### WORK ITEM A
According to the article about the redesigned Tennessee state website, how much did the new state logo cost to develop?

── EXCERPT ──

After failing on the first attempt at launching a redesigned Tennessee state government website, the new version — prominently featuring a new state logo — was put into place over the weekend without apparent glitches.
The website (www.tn.gov) devotes a page to the new design that declares it will “make it easier for you to find the information you are looking for.” Prominently displayed are links to pages promoting various initiatives of Gov. Bill Haslam – “Drive to 55,” “Healthy Tennessee” and such.
Less prominent are new features, including such things as whether the state flag should be flown at full-staff or half-staff at any given time. The governor occasionally orders state flags lowered to half-staff, typically to honor a prominent person’s death or in accordance with presidential orders on flying the U.S. flag at half-staff.
The controversial new state logo, developed at the request of Haslam’s administration at a cost of $46,000 and featuring the abbreviation TN in white against a red background, is in the top left corner of every page. But the old “Tri-Star” state symbol, featuring the three white stars of the state flag against a blue background, is on the bottom of most pages.
Haslam has said the administration contracted for development of the new logo in coordination with launching of the redesigned website. After the new logo was reported by media last month, prompting widespread criticism, he stressed that the TN logo was an effort to provide more uniformity in symbols used by state departments – he says there are a total of about 175 – but that the new logo would not replace the “Tri-Star” entirely.

───
── EXERCISE DATA ──

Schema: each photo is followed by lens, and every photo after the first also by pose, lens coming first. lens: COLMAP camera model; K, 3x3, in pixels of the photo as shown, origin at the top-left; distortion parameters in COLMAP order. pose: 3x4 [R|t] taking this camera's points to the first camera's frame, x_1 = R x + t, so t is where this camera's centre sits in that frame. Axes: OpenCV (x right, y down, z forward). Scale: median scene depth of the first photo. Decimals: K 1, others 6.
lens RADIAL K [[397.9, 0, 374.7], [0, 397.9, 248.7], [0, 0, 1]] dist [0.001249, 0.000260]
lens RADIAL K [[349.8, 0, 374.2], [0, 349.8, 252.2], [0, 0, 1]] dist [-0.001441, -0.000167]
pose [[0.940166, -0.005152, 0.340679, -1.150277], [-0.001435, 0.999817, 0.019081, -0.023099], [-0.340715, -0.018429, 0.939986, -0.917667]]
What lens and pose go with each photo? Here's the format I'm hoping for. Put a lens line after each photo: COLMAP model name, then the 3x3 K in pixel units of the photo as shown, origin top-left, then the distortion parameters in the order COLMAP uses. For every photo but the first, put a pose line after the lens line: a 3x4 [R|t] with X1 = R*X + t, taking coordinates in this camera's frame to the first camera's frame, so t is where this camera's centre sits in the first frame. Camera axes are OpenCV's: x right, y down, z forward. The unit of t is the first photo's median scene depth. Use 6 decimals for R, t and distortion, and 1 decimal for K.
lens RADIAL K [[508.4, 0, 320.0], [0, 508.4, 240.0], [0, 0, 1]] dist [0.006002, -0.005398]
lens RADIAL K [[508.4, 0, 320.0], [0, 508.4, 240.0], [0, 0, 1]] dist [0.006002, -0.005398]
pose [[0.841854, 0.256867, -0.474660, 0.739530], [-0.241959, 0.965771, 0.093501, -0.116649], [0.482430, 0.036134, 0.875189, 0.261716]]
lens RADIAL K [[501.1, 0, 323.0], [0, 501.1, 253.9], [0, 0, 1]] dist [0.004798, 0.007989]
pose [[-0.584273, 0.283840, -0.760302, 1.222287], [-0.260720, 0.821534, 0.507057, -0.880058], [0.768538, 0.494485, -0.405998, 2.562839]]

───

### WORK ITEM B
Copy the records word for word, starting at their first line and ending at the line that contains "dist [0.001249, 0.000260]".

### EXERCISE RESPONSE A
$46,000

### EXERCISE RESPONSE B
Schema: each photo is followed by lens, and every photo after the first also by pose, lens coming first. lens: COLMAP camera model; K, 3x3, in pixels of the photo as shown, origin at the top-left; distortion parameters in COLMAP order. pose: 3x4 [R|t] taking this camera's points to the first camera's frame, x_1 = R x + t, so t is where this camera's centre sits in that frame. Axes: OpenCV (x right, y down, z forward). Scale: median scene depth of the first photo. Decimals: K 1, others 6.
lens RADIAL K [[397.9, 0, 374.7], [0, 397.9, 248.7], [0, 0, 1]] dist [0.001249, 0.000260]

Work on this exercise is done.